Urinary incontinence is defined as leaking urine. Incontinence can range in severity from a few drops to emptying the bladder entirely. If you suspect you may have urinary incontinence, your gynecologist can help you evaluate your condition.
What are the symptoms of urinary incontinence?
In addition to leaking urine, urinary incontinence may involve other symptoms such as painful urination. Feeling a strong urge to urinate or urinating more frequently than normal may be a symptom of urinary incontinence. Waking up from sleep to urinate or leaking urine while sleeping may be some other symptoms.
Are there different types of urinary incontinence?
There are three main types of urinary incontinence women may experience. Stress urinary incontinence (SUI) occurs when urine leaks while a woman is coughing, laughing, sneezing, or exercising. Urgency urinary incontinence involves a strong sudden urge to urinate that is hard to control. Women with this type of incontinence may leak urine while headed to the bathroom. The third type of urinary incontinence combines symptoms of both types.
What causes urinary incontinence?
Urinary incontinence may be caused by urinary tract infections, taking diuretic medications, or having chronic constipation. Weakening of the muscles in the pelvic floor or disruption of neurological signals from the brain to the bladder and urethra may cause incontinence issues. Anatomical problems such as bladder stones or growths may also contribute.

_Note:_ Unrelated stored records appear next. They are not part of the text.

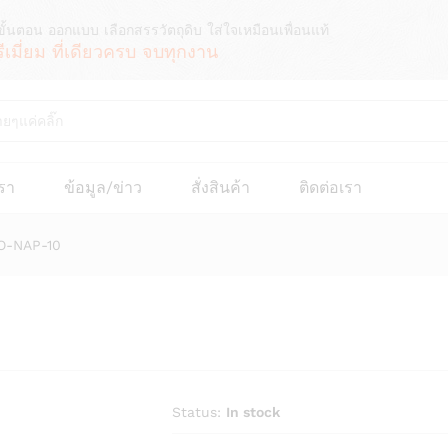
ขั้นตอน ออกแบบ เลือกสรรวัตถุดิบ ใส่ใจเหมือนเพื่อนแท้
รีเมี่ยม ที่เดียวครบ จบทุกงาน
เรา
ข้อมูล/ข่าว
สั่งสินค้า
ติดต่อเรา
 HO-NAP-10
Status:
In stock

How is urinary incontinence diagnosed?
If you suspect you may have urinary incontinence you should visit your gynecologist for an evaluation. Your doctor will take your medical history including the details of your symptoms and physically examine you. A pelvic exam will be performed to evaluate any physical abnormalities. You may be asked to take a “cough test” in which you cough while bearing down on a full bladder to see if urine leaks. Your doctor may ask you to keep a bladder diary or wear an absorbent pad that will be weighed to determine amount of urine leaked. Further tests such as imaging, measuring the support of the urethra, or bladder function tests may be indicated.
What are the treatment options for urinary incontinence?

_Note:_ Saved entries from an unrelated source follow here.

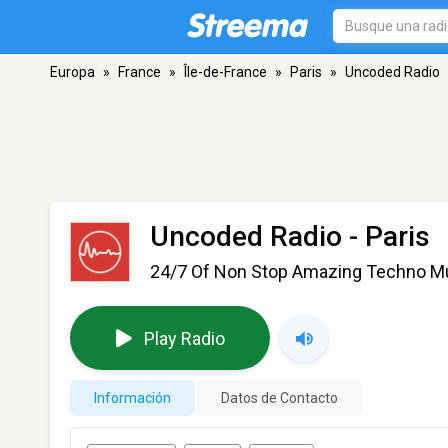
Europa
»
France
»
Île-de-France
»
Paris
»
Uncoded Radio
Uncoded Radio
- Paris
24/7 Of Non Stop Amazing Techno M
Play Radio
Información
Datos de Contacto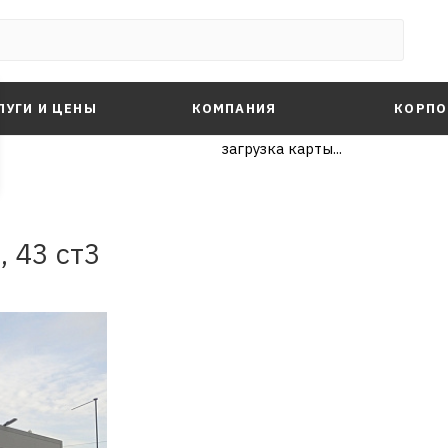
ЛУГИ И ЦЕНЫ
КОМПАНИЯ
КОРПО
загрузка карты...
, 43 ст3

While surgery may help treat urinary incontinence, often times nonsurgical treatment methods are recommended first. Physical therapy, bladder training, and lifestyle changes are a few options to address incontinence issues. Certain bladder support devices, such as a pessary, may be inserted into the vagina to support the vaginal walls and lift the bladder and urethra. Medication may also be an option to treat urgency urinary incontinence.